Table text: this table has been made by us (PharMARSy) and the pictures are from the Uniprot database. The table show the complexity, structure and uniprot code
No matter which protein we choose to produce, we will need to optimize the conditions for production taking the specific protein into account. How important the theoretical limitations we present here are, will be further unveiled upon future investigation and experiments.
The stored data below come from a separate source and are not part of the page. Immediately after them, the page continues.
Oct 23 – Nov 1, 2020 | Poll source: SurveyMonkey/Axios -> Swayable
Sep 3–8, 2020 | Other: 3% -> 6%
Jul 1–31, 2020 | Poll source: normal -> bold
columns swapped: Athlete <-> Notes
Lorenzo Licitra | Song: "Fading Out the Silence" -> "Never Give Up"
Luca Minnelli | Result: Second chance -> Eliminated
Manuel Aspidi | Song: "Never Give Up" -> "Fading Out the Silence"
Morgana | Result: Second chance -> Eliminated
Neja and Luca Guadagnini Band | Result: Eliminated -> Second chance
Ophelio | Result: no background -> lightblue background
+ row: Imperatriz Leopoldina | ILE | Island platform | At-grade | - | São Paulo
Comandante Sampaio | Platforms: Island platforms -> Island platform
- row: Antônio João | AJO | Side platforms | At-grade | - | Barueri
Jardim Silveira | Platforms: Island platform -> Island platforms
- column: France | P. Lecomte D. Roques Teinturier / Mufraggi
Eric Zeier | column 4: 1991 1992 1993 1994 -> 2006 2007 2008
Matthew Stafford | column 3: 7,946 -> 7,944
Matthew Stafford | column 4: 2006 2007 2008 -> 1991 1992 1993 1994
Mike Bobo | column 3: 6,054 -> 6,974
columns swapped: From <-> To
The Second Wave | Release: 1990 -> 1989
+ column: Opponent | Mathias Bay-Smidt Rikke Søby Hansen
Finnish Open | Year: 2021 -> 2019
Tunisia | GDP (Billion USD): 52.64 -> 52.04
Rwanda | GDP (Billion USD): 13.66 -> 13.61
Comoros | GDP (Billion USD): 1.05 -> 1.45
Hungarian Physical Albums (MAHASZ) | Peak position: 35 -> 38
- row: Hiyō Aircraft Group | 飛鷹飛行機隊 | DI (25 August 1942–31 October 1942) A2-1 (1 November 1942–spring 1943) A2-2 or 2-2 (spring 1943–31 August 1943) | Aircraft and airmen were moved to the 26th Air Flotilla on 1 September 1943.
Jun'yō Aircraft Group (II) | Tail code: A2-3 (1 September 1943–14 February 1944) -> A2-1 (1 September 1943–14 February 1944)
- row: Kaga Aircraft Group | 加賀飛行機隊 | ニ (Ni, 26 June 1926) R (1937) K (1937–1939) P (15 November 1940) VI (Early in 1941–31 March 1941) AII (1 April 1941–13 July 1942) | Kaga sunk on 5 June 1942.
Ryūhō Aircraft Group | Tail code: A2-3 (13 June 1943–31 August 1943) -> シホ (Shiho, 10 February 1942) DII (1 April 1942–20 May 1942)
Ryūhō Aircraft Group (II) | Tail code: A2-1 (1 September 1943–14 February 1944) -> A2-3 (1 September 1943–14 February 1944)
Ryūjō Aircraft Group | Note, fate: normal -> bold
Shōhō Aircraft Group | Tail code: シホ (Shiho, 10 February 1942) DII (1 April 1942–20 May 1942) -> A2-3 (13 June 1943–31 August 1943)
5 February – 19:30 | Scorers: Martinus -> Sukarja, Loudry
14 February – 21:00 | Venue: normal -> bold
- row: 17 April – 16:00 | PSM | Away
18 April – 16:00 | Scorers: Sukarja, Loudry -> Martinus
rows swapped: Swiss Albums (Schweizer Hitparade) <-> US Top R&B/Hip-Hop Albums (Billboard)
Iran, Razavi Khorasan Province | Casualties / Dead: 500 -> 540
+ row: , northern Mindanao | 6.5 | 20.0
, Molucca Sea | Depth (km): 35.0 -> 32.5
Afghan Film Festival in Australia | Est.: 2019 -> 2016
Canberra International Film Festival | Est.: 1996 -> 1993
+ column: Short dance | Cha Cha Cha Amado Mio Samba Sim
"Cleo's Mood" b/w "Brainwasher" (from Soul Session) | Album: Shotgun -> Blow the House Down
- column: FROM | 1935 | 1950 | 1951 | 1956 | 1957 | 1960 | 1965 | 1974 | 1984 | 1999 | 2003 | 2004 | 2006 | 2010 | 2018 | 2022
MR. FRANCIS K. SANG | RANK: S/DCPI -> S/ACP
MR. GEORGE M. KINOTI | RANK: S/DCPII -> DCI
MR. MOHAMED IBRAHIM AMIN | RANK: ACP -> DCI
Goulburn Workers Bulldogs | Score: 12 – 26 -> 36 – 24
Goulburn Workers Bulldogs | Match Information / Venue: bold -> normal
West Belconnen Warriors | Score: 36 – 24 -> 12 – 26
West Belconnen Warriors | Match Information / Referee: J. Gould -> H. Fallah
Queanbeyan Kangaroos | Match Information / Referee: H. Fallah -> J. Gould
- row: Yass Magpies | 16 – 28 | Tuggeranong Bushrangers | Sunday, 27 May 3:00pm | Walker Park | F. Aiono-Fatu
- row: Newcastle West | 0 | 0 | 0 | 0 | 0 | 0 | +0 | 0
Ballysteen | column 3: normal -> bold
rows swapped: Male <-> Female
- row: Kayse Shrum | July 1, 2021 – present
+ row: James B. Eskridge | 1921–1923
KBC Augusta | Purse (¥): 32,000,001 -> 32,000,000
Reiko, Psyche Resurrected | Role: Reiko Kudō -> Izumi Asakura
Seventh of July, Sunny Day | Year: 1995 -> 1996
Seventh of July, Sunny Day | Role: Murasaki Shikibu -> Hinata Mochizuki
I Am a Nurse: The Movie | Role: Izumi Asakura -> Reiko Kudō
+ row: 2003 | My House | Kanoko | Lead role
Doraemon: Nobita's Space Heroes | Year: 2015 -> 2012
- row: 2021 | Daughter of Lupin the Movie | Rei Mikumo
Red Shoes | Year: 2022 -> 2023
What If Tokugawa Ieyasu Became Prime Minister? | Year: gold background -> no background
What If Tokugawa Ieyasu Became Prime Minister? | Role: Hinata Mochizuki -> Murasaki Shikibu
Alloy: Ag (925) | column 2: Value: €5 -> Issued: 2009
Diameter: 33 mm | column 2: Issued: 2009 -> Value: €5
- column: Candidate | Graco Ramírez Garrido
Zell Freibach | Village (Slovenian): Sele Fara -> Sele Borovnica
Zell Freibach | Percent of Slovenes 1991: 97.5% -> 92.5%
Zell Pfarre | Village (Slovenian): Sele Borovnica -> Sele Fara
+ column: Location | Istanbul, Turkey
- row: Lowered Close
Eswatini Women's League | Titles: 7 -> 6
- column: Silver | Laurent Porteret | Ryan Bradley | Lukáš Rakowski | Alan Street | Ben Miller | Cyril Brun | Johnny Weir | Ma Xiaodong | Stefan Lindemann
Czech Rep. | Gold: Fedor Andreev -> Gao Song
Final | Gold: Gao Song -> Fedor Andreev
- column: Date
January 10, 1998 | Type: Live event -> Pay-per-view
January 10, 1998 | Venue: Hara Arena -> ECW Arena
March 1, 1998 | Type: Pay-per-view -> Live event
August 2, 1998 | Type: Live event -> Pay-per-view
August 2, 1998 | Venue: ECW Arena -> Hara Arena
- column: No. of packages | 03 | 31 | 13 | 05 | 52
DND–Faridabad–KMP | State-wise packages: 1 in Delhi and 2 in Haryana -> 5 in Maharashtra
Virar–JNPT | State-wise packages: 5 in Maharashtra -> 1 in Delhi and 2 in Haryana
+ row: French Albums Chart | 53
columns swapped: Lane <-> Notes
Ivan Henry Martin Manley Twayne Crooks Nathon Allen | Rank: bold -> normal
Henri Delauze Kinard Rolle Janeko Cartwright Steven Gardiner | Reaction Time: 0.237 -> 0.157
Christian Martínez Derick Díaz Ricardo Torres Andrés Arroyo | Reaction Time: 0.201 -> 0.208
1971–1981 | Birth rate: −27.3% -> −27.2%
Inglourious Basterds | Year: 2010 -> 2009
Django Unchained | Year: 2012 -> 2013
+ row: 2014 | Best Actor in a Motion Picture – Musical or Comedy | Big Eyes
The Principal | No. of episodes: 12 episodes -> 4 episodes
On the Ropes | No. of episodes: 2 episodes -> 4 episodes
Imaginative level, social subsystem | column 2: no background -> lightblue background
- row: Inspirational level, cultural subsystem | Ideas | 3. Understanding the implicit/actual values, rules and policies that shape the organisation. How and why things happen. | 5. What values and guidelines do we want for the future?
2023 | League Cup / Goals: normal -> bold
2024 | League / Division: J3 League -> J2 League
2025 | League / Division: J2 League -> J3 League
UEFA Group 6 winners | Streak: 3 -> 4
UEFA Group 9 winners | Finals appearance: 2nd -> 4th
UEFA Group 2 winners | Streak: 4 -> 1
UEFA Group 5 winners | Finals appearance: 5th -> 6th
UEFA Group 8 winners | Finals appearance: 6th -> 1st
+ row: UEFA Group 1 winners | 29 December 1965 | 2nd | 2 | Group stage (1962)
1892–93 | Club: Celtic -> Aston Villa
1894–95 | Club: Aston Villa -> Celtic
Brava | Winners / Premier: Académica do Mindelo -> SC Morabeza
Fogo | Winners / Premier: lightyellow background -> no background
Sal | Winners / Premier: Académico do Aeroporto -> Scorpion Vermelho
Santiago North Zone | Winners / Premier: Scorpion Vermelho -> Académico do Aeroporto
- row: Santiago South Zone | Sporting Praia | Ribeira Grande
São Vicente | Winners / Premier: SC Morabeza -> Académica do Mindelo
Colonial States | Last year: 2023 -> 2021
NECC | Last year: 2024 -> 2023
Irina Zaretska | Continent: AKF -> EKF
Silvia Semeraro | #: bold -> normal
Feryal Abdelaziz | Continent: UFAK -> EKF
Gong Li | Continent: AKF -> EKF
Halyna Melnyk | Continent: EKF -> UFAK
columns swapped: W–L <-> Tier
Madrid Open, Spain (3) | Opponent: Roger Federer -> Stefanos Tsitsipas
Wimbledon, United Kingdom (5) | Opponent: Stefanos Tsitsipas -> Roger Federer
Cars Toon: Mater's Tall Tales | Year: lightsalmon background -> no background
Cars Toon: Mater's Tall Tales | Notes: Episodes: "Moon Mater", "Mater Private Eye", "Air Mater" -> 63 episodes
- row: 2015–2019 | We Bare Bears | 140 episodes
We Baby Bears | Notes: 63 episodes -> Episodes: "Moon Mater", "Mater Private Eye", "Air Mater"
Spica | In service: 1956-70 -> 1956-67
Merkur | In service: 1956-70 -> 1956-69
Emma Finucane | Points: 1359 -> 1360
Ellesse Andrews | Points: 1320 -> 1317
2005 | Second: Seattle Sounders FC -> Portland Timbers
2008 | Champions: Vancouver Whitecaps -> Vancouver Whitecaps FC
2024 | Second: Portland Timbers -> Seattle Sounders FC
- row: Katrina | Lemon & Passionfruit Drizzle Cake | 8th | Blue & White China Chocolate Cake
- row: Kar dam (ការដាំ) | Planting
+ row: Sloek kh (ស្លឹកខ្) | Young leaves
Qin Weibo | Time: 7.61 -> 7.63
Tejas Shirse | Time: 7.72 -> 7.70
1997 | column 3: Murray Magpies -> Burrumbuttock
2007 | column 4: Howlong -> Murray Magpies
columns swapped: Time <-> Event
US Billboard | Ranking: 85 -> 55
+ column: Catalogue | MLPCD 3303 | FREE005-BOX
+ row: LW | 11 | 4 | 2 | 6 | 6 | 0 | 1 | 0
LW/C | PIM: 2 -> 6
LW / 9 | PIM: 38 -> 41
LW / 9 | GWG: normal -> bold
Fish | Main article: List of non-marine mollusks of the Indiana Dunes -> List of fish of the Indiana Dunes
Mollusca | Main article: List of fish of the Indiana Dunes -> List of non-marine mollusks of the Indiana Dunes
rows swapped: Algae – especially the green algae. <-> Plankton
Based on our research and discussion with expert we propose to use our system for production of IGF-1, PTH, GH, G-CSF and camelid antibody during long lasting space missions. First of all this decision is based on our interviews and discussions with experts. Based on their opinions we have further considered how easy the different proteins would be to produce with our system taking into consideration posttranslational modifications (PTM), protein size and the literature. We have therefore analyzed potential target proteins from several perspectives, especially considering 1) is this protein interesting from a medical point of view? 2) Is this proteins feasible to produce with our system? It has been very important for development of our project to have the possibility to speak with experts such as Virginia Wotring, Karen McDonald, Jon Scott, Jørgen Sauer and Eva Horn Møller and we have very much incorporated their inputs into the very core of our project.